MOCA, 205 S Grand Avenue, Los Angeles, CA +1 2136212766
The Postmodern KFC
One of the oddest examples of Postmodern architecture in Los Angeles is a Kentucky Fried Chicken joint located on Western Avenue in Koreatown. Built in 1990 – by which time Postmodernism had become a prominent style after its emergence in the 1960s – it looks like a KFC from a dystopian future where everything is run by corporations: a large, gray bucket with fins, topped by a cube with the colonel’s face. From some angles, it looks somewhat like a robotic chicken. The building was designed by architect Jeffrey Daniels of Grinstein/Daniels Inc at the behest of franchisee Jack Wilke, who had asked Daniels’ partner, Elyse Grinstein, to help put his KFC on the map. According to the LA Times, this was “the first architecturally avant garde Kentucky Fried Chicken outlet in the United States, and the famous franchise’s first break with its own rigid formal tradition.”
Kentucky Fried Chicken, 340 N Western Avenue, Los Angeles, CA +1 2133867222
Westin Bonaventure Hotel
The Westin Bonaventure is hard to miss, given that it comprises four looming, reflective cylindrical towers. Built in 1976 and designed by architect John Portman, the LA Conservancy called it, “a postmodern icon, isolated from the larger metropolis and operating by its own strange spatial rules.” Inside, water features and glass elevators share space with a lobby bar and a number of shops and restaurants. It’s possible to get a cocktail, dinner and a haircut here. The hotel has also played itself in a variety of TV shows and films, perhaps most notably in True Lies (1994), in which Arnold Schwarzenegger rides a horse into one of the building’s elevators while pursuing a bad guy on a motorcycle.
Westin Bonaventure Hotel, 404 S Figueroa Street, Los Angeles, CA +1 2136241000
777 Tower
The 777 Tower is one of the tallest buildings in Los Angeles.
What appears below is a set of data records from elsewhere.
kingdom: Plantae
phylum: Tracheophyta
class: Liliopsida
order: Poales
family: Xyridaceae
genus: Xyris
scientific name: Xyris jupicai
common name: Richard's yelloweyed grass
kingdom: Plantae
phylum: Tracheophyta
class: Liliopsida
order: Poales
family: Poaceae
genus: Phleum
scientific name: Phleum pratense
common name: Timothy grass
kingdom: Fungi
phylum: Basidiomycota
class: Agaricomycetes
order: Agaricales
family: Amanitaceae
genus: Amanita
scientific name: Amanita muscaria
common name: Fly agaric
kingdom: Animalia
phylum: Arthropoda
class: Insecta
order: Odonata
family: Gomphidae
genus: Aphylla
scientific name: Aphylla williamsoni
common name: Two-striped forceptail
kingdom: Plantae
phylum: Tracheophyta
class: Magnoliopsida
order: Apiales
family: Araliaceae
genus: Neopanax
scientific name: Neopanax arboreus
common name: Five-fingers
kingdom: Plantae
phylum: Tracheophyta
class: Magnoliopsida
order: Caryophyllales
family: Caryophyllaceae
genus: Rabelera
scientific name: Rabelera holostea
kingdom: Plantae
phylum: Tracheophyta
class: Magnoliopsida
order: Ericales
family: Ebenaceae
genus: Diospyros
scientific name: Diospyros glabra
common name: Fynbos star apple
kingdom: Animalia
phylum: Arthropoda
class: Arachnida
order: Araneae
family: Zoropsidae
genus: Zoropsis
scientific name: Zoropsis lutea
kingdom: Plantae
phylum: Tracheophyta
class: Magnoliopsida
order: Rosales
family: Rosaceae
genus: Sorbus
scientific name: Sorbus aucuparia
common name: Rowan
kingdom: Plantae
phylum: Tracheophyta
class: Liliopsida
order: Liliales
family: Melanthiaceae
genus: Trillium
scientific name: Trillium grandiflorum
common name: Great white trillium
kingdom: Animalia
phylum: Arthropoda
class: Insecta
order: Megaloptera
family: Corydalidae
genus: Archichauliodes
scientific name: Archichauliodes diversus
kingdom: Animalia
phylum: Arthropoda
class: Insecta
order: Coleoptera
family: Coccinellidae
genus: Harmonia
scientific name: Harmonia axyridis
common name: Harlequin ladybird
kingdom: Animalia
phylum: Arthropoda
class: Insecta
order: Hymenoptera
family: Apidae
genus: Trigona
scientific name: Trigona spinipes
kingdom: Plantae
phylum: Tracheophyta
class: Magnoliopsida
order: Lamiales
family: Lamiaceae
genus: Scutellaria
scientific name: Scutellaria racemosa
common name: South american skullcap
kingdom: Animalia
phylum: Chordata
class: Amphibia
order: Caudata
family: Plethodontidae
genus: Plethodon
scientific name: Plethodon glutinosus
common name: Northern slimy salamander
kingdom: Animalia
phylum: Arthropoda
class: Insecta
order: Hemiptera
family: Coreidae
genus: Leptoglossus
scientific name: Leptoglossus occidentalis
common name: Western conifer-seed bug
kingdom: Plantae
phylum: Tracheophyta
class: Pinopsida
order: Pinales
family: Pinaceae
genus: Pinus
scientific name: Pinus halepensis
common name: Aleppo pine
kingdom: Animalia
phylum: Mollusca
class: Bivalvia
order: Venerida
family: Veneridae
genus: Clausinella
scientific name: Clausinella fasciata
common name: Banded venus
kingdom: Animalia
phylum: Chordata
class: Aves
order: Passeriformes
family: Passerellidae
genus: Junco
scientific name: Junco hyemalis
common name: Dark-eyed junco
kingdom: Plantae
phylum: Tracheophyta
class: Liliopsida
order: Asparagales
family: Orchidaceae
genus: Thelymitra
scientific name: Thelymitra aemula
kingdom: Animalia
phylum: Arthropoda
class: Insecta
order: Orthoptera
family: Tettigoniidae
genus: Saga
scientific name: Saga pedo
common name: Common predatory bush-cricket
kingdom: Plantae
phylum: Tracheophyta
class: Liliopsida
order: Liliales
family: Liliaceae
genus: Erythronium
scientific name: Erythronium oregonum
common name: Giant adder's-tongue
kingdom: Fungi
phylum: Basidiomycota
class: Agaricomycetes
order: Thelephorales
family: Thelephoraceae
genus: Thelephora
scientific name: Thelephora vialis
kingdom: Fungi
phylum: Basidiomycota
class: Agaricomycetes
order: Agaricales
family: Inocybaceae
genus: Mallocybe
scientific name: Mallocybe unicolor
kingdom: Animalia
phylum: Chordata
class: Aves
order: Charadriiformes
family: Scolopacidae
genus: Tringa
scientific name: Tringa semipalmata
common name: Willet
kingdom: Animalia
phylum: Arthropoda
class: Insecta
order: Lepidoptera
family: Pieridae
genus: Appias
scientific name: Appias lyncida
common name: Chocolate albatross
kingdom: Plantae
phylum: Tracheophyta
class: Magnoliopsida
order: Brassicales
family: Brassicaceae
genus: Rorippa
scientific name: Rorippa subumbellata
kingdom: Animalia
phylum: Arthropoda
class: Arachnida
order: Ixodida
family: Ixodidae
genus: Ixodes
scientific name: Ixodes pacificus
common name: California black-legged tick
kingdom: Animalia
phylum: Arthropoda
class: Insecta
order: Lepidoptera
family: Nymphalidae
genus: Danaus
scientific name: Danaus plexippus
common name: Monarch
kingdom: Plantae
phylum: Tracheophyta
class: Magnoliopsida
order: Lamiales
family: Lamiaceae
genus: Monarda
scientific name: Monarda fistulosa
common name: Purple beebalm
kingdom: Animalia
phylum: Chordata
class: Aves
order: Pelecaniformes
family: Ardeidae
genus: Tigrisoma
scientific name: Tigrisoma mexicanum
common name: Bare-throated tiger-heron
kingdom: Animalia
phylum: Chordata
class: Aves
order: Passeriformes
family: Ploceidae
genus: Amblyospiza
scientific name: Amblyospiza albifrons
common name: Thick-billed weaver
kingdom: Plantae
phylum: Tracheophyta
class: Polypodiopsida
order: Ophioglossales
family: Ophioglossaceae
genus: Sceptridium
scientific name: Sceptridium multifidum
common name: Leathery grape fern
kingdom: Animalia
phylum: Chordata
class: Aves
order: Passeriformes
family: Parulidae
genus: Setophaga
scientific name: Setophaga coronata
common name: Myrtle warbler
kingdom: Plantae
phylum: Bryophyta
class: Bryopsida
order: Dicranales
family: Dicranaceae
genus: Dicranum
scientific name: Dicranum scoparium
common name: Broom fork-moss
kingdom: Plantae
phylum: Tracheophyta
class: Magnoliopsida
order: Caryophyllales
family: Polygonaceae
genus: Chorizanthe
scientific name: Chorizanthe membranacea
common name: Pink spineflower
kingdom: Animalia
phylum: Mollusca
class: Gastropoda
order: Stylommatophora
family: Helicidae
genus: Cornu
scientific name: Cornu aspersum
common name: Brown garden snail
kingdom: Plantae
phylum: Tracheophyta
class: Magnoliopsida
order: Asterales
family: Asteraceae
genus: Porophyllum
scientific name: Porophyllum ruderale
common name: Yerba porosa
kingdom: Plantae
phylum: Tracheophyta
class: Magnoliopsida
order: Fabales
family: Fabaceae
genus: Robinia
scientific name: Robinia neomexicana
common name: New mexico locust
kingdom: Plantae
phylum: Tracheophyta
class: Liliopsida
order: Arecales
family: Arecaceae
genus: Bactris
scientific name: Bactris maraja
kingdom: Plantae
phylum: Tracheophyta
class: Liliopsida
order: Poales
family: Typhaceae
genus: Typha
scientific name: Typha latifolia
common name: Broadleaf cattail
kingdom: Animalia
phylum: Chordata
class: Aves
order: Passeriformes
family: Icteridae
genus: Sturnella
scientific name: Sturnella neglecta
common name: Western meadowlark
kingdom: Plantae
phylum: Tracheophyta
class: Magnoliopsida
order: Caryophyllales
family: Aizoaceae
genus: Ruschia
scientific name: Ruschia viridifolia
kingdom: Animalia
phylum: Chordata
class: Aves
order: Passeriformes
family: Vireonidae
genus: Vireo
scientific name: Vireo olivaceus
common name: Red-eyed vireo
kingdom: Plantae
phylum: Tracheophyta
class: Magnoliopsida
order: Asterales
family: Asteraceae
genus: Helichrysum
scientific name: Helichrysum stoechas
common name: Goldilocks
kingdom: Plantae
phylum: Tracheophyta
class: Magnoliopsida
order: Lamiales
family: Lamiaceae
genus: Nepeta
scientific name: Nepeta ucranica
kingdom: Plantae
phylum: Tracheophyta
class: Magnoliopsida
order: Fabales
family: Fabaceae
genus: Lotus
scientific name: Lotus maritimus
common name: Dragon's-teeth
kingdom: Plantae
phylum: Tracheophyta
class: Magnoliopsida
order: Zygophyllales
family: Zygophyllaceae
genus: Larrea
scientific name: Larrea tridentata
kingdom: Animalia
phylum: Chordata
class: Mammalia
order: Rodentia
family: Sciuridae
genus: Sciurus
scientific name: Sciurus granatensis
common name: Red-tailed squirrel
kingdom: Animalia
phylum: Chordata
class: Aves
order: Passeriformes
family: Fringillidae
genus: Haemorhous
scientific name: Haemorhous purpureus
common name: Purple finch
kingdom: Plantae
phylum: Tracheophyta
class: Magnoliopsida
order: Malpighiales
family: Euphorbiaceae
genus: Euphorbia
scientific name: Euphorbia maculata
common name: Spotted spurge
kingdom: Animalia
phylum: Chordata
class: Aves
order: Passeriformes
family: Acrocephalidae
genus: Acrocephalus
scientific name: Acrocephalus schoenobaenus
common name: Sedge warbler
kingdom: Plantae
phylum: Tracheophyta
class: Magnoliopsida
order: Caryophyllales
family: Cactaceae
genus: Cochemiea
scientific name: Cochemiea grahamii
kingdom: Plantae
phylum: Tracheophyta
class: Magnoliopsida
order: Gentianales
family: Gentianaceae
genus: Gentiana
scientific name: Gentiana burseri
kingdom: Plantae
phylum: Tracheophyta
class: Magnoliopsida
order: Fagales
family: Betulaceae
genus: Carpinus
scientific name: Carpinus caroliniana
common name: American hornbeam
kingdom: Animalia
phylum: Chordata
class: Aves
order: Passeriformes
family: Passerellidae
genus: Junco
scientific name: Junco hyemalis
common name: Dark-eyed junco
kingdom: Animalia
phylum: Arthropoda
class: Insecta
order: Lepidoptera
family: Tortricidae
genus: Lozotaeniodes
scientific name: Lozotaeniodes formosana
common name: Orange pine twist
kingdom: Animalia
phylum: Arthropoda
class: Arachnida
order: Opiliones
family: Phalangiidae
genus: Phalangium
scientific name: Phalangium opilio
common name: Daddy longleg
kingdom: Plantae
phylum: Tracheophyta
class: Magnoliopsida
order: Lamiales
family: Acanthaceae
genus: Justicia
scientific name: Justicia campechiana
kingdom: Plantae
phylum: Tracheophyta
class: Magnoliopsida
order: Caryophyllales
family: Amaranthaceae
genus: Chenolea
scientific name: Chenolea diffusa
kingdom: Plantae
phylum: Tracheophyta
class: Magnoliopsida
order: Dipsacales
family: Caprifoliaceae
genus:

It is a 53-story, neutral-toned skyscraper that, according to the LA Conservancy, “epitomizes the Postmodern use of a stretched skin style with reimagined Classical details in a simple and elegant design.” It was designed by architect César Pelli and built in 1990.
777 Tower, 777 S Figueroa Street, Los Angeles, CA
Binoculars Building
Yet another Frank Gehry building, this one features something the others certainly do not: a giant pair of binoculars. Located in Venice and built over the course of the ’90s, this office building features a slanted awning that protrudes from a dark-brown fortress, together with a white, boxy building, with the binoculars connecting the two. Cars must drive between the lenses of the binoculars to access the parking garage.